To Nichelle Perez, the $20,000 she received for donating her eggs for fertility treatments was a tax-exempt payment for pain and suffering.
Not so, said the U.S. Internal Revenue Service, which considers it income.
The California woman and the government are arguing over whether egg donation is an act of commerce that should be taxed. A U.S. Tax Court judge will determine the outcome in what is seen as a precedent-setting case that could provide certainty for people who donate eggs, sperm and blood plasma.
“Settling this would settle the law for an awful lot of people,” said Lisa Milot, an associate law professor at the University of Georgia who studies the regulation of the human body. “Right now, the status is that people’s understandings and practices are just all over the place.”
Nationally, women made 16,858 attempts to conceive using donated eggs in 2012, according to the Society for Assisted Reproductive Technologies. That’s a 5.5 percent increase from 2011.
In 2009, Perez twice donated eggs through the Donor Source International LLC, each time receiving $10,000 after a months-long process that included injections and medical exams.
She didn’t report the income on her tax return and received a notice from the IRS. The tax agency acted after receiving an informational return from The Donor Source saying that Perez had been paid.

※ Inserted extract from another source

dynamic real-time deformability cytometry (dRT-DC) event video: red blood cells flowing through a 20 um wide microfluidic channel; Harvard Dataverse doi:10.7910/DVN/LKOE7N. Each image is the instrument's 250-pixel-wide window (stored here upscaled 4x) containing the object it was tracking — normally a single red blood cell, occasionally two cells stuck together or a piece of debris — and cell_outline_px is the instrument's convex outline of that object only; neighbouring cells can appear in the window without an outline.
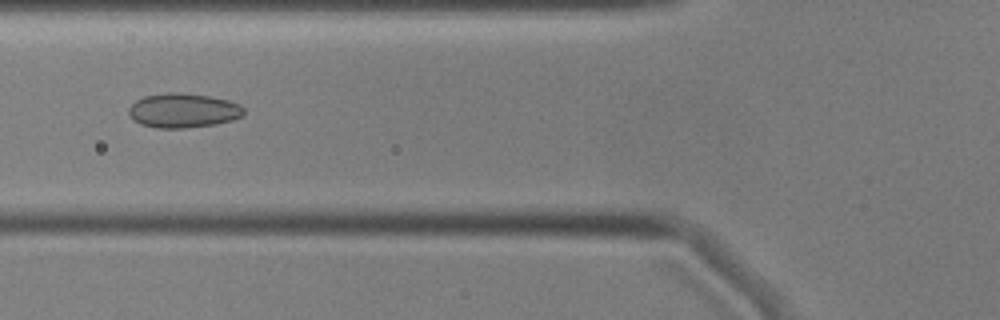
{"species": "common noctule bat (a hibernating species)", "species_latin": "Nyctalus noctula", "temperature_condition": "cold", "stored_images_in_passage": 55, "camera_frame_rate_fps": 3000, "um_per_image_px": 0.085, "animal": {"sex": "male", "body_mass_g": 17.9, "forearm_length_mm": 54.2}, "frame": {"image": 1, "passage_image": 20, "time_ms": 6.333, "image_size_px": [1000, 320], "cell_outline_px": [[244, 116], [232, 120], [216, 124], [184, 128], [156, 128], [140, 124], [132, 120], [128, 112], [128, 108], [136, 100], [144, 96], [168, 92], [180, 92], [208, 96], [228, 100], [240, 104], [244, 108]], "centroid_in_image_um": [15.56, 9.39], "position_along_channel_um": 110.2, "area_um2": 23.29}}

Perez then challenged the IRS, contending that the payment was more like a settlement from a personal-injury lawsuit than business earnings.
“This is in no way considered self-employment since I did not sell a product or service,” she wrote in a 2012 court filing. “I feel like I am being penalized for doing something good for another person.”
The IRS said Perez owed $4,998 in taxes, plus interest. In court filings, the agency noted Perez’s voluntary consent and pointed to her agreement with The Donor Source, which described the payment as a “fee.”
Milot, the law professor, said Perez’s argument about damages probably won’t succeed because she consented to the medical procedures.
“If that was the standard,” Milot said, “there’s not a single professional athlete who would ever have taxable income” because getting injured is a routine part of their jobs.
Milot said Perez could have a partial victory if the court considers the donation to be a sale of property that is subject to capital gains rules. In that case, she wouldn’t owe the self-employment tax of 15.3 percent.
Also, Perez could pay lower tax rates on the income if it were treated as long-term capital gains. Eggs could be considered property she had possessed since birth, in which case the sale could be seen as a long-term capital gain.
If they’re not considered property until removed from her body, the eggs could be seen as generating short-term gains.
Richard Carpenter, Perez’s San Diego-based attorney, said the judge said after the trial that the capital gains questions wouldn’t apply in this case.
Carpenter said Perez’s contract with The Donor Source specified that she wasn’t selling her eggs.
Perez, now 29, donated eggs before 2009, according to court filings. She hasn’t done so since, Carpenter said.
Grant Williams, an IRS spokesman, declined to comment on the case beyond the agency’s court filings. The Donor Source didn’t respond to a request for comment.
Tax Court Judge Mark Holmes is seeking briefs from outside experts and interested parties. Holmes set a May 9 deadline to submit briefs, meaning the decision would come after that.
Carpenter said he expects a decision by the end of the year.
The case is Perez v. Commissioner, U.S. Tax Court, 009103-12.